== SUPPLIED TEXT ==
------------------------------------------------------------

‘Mod Squad’ Poised for Project Modules
The world fleet contingent capable of transporting mammoth project cargo modules — what might be termed today’s “Mod Squad” — has two clear leaders in Dutch semisubmersible operator Boskalis and Chinese open-deck ship frontrunner Zhen Hua.
Dirk Visser, senior shipping consultant with Dynamar, a Netherlands-based marine information and intelligence consultancy, said in a report prepared for Breakbulk that those two carriers unmistakably offer more module transport capabilities than competitors in their respective segments.
Among semisubmersible operators, Boskalis, the Netherlands-based dredging firm that entered the heavy marine transport business with its 2013 acquisition of Dockwise, offered 19 such ships, with total deadweight tonnage of 937,400, as 2018 came to a close. Visser noted that Boskalis recently announced plans to begin divesting itself of a significant portion of its closed-stern fleet, but the process had yet to begin.
“Hence, Boskalis is still by far the largest operator in the semisubmersible segment,” Visser said.

------------------------------------------------------------

== WORK TO COMPLETE ==
Carry the text about the "Mod Squad" of project cargo carriers further, beginning after its final sentence.

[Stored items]
------------------------------------------------------------

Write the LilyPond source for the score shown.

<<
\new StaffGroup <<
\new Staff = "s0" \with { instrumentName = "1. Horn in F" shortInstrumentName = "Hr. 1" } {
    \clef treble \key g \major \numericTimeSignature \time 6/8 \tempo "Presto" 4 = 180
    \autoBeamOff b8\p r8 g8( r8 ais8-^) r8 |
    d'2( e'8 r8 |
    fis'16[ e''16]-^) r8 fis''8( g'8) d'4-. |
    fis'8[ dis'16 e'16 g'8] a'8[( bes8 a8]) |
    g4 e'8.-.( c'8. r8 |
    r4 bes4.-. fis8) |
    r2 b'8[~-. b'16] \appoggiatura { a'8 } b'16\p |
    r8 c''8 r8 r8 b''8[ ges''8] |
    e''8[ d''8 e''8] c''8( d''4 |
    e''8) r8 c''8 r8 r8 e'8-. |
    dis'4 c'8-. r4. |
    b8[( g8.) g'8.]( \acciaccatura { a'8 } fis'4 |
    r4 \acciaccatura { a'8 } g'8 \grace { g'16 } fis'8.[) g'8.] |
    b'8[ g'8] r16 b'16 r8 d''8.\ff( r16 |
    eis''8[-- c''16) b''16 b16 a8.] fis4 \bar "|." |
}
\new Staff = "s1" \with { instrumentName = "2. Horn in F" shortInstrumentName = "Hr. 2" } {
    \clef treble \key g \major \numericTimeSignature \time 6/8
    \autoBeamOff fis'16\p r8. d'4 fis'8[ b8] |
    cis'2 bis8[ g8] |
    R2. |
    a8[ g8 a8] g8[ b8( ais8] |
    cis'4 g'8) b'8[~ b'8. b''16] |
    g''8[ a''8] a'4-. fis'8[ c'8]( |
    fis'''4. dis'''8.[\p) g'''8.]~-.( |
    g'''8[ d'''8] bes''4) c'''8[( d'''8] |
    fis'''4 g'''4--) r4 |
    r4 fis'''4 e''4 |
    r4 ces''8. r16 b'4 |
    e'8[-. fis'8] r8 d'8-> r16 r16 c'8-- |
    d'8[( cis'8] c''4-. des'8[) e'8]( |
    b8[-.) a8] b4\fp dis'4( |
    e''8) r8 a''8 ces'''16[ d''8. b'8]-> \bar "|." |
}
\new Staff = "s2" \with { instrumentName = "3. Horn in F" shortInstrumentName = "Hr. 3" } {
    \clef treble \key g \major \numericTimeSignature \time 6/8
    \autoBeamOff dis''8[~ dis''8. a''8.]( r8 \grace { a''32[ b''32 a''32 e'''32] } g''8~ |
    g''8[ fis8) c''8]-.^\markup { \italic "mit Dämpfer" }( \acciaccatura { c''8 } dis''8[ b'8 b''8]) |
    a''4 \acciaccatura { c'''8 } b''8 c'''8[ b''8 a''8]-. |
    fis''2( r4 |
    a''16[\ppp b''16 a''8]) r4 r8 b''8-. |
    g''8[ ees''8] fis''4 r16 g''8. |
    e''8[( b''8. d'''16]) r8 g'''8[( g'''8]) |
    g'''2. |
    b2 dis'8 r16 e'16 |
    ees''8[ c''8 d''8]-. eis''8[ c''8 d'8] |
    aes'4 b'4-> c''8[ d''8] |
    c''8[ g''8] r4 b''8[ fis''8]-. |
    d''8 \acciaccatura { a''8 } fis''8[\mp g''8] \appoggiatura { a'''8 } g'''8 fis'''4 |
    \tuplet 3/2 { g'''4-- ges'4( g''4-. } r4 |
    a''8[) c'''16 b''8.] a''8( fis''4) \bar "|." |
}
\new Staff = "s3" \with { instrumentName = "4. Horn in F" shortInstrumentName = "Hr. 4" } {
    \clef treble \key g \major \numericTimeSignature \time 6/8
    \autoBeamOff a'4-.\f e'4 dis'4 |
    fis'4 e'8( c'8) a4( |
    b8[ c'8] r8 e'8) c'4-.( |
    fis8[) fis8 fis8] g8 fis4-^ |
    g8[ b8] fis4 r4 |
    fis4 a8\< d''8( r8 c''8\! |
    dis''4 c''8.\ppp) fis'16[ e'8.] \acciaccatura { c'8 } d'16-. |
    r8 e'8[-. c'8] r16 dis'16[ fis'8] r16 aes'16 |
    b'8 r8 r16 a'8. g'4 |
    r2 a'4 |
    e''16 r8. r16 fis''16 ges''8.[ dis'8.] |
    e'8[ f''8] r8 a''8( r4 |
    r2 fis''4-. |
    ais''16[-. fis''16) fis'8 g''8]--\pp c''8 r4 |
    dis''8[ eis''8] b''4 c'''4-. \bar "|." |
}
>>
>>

------------------------------------------------------------

== OUTPUT FOR THIS EXERCISE ==
The semisubmersible fleet, which is particularly important to the oil and gas industry, including for movement of offshore rigs, floating production units, platforms and modules, numbered 59 ships among operators of multiple such vessels, with Boskalis accounting for nearly one-third of the ship count.
Ranking second in Visser’s accounting of semisubmersible tonnage is Zhen Hua, the in-house carrier of Shanghai Zhenhua Heavy Industries Co. Ltd., or ZPMC, one of the world’s largest manufacturers of cranes and other large steel structures.
Zhen Hua is listed as providing eight semisubmersibles affording total deadweight tonnage of 437,300, followed by COSCO Heavy Transport (with seven ships totaling 321,800 dwt), Norway’s GPO Heavy Lift (with half of a purposed-built contingent of four semisubmersibles already delivered, to offer a total of 257,200 dwt when all are in place by the end of 2019) and Norway’s Offshore Heavy Transport (with five such ships totaling 206,500 dwt).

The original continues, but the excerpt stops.